Borghauser Wand

Borghauser Wand

Geschichte und Geschichten

Bereits in den 1990-er Jahren entdeckten Fritz Blach und Holger Bauch das Gebiet. Die ersten Routen waren „Lennewichtel“ und „Kalymnos“.Aber aufgrund anderer zahlreicher Klettergelegenheiten zu der Zeit gerieten die Möglichkeiten schnell wieder in Vergessenheit.  Im Zuge der Projektierung zahlreicher Felsen für die Kletterarena geriet auch dieses Gebiet wieder in den Focus und Eigentümer, Behörden und Naturschutzverbände stimmten einer Nutzung durch den Klettersport zu. Das Gelände wurde von der DAV-Sektion Gummersbach angepachtet und wurde Anfang 2008 zum Klettern eingerichtet. Das Kalkgestein erlaubt hier in zahlreichen aufgeschlossenen Kluftwänden interessante Klettereien. Überwiegend ist das Gestein fest, an einigen Stellen überrascht dann aber doch mal ein ausbrechender Griff oder Tritt. Die Kletterhöhe erreicht an einigen Stellen 25 m, so dass ein 50 m-Seil gerade ausreichend ist. Die Ausrichtung ist nach Südwesten, Sonne etwa ab 12 Uhr. Mit  den Borghauser Rissen sind nochmal fünf interessante Routen hinzugekommen.

Kletterregeln

– Aktuelle Kletterregelungen beachten

– Betreten der Felsköpfe nicht erlaubt

– Kein Einhängen von Topropes von oben

– Umweltverträglich anreisen

– Nur zugelassene Parkplätze nutzen

– Übliche Zustiegspfade benutzen

– Pflanzenbewuchs erhalten

– Tabuzonen respektieren

– Befristete Sperrungen an Brutfelsen beachten

– Keinen Müll zurücklassen

– Lokale Betriebe für Übernachtung und Verpflegung nutzen

 

Charakter

Es handelt sich vorwiegend um steile Wandkletterei an Griffen und schmalen Leisten.  Großteils sind auch Kluftwände mit Kaminen, Löchern und Rissen mit interessanter Linienführung aufgeschlossen. Einige Überhänge erfordern athletische Kletterzüge, die Kaminrouten erfordern ein wenig Bewegungsgeschick. Der Kletterfels ist von lokaler Bedeutung. Die Wand ist südwestlich ausgerichtet und wird teilweise von Laubbäumen beschattet, was vor allem im Sommer vor allzu großer Hitze schützt. Die Wandhöhen liegen durchschnittlich um 20 – 25 m. Die Routen sind gut mit Bohrhaken abgesichert.

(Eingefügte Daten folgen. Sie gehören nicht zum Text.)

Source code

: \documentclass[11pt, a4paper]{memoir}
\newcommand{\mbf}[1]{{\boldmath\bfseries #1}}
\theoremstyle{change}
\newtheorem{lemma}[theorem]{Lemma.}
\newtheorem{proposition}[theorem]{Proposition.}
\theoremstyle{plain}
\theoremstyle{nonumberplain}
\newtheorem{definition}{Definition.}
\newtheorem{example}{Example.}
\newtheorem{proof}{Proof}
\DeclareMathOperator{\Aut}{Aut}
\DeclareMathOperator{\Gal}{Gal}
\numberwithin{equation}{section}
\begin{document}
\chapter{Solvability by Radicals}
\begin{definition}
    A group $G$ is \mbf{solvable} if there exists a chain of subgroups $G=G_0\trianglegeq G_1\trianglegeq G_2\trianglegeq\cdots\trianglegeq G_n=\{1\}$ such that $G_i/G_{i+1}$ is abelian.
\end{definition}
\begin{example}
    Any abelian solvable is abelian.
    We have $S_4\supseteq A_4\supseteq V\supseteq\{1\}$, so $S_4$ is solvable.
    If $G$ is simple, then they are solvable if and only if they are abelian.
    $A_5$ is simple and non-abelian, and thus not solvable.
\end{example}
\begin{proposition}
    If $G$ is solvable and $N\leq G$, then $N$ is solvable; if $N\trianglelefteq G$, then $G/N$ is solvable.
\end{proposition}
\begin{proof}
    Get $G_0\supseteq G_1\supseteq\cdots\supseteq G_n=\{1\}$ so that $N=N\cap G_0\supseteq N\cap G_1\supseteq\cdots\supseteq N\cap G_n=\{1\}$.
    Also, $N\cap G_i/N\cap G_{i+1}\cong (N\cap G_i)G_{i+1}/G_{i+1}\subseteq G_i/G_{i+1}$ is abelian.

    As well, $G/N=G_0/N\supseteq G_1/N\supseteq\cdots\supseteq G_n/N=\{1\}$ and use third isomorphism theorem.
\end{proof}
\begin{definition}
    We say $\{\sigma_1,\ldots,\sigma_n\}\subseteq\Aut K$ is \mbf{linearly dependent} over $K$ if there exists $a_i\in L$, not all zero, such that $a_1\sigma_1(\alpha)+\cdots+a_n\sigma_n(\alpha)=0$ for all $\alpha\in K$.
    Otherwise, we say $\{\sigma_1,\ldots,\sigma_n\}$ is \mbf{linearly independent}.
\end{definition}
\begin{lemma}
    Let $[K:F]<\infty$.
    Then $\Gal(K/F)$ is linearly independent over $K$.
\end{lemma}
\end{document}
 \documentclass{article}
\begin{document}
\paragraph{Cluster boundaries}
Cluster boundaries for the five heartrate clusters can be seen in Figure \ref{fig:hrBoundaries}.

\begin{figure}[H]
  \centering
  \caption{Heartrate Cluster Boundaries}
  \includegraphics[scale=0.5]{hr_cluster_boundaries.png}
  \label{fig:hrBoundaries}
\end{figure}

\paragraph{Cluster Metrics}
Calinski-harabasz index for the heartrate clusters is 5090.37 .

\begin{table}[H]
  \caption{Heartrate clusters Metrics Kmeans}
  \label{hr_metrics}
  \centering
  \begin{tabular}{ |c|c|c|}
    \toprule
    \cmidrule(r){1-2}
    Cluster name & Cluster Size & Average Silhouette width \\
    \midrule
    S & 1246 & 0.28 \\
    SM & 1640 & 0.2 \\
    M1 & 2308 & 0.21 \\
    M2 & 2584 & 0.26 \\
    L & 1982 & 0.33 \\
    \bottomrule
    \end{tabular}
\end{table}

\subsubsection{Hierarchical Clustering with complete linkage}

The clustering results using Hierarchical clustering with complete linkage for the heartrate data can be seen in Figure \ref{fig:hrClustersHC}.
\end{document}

Anzahl der Routen: Gesamt 57

Kletterrouten Borghauser Wand

Kletterregelen

Anreise

Anreise öffentliche Verkehrsmittel

Mit der Bahn nach Grevenbrück/Westfalen. Von dort mit dem Bus Richtung „Attendorn-Bahnhof“ (R 62). Von der Haltestelle in Borghausen zurück zum Bahnübergang und über die Lennebrücke weiter zur Bundesstrasse, diese überqueren und dem Forstweg direkt nach links hoch folgen. Der Forstweg führt direkt über der Wand in den Wald. Nach etwa 350 m den Forstweg nach links verlassen. Nun befindet man sich direkt über der Wand. Nun an der Hangkante weiter gehen  und den Waldhang  Richtung Bundesstraße nach unten absteigen und nach links in den Felskessel, wo man direkt zur Felswand gelangt.

Zugangszeit Haltestelle: 10 min
Haltestelle: Borghausen

Anreise PKW

Von Altena oder Altenhundem kommend die B 236 bis zum Abzweig „Repetal/Helden“. Hier in Richtung „Repetal“ abbiegen und über die Bahngleise fahren (Ruhr-Sieg-Strecke, der Bahnhof Finnentrop ist etwa 4 km entfernt) und direkt hinter dem Bahnübergang ist links der Parkplatz.

Zugang

Vom Parkplatz bzw. der Bushaltestelle zu Fuß zurück zur Bundesstraße, diese überqueren und dem Forstweg direkt nach links hoch folgen. Der Forstweg führt direkt über der Wand in den Wald. Nach etwa 350 m den Forstweg nach links verlassen. Nun befindet man sich direkt über der Wand. Nun an der Hangkante weiter gehen  und den Waldhang  Richtung Bundesstraße nach unten absteigen und nach links in den Felskessel, wo man direkt zur Felswand gelangt.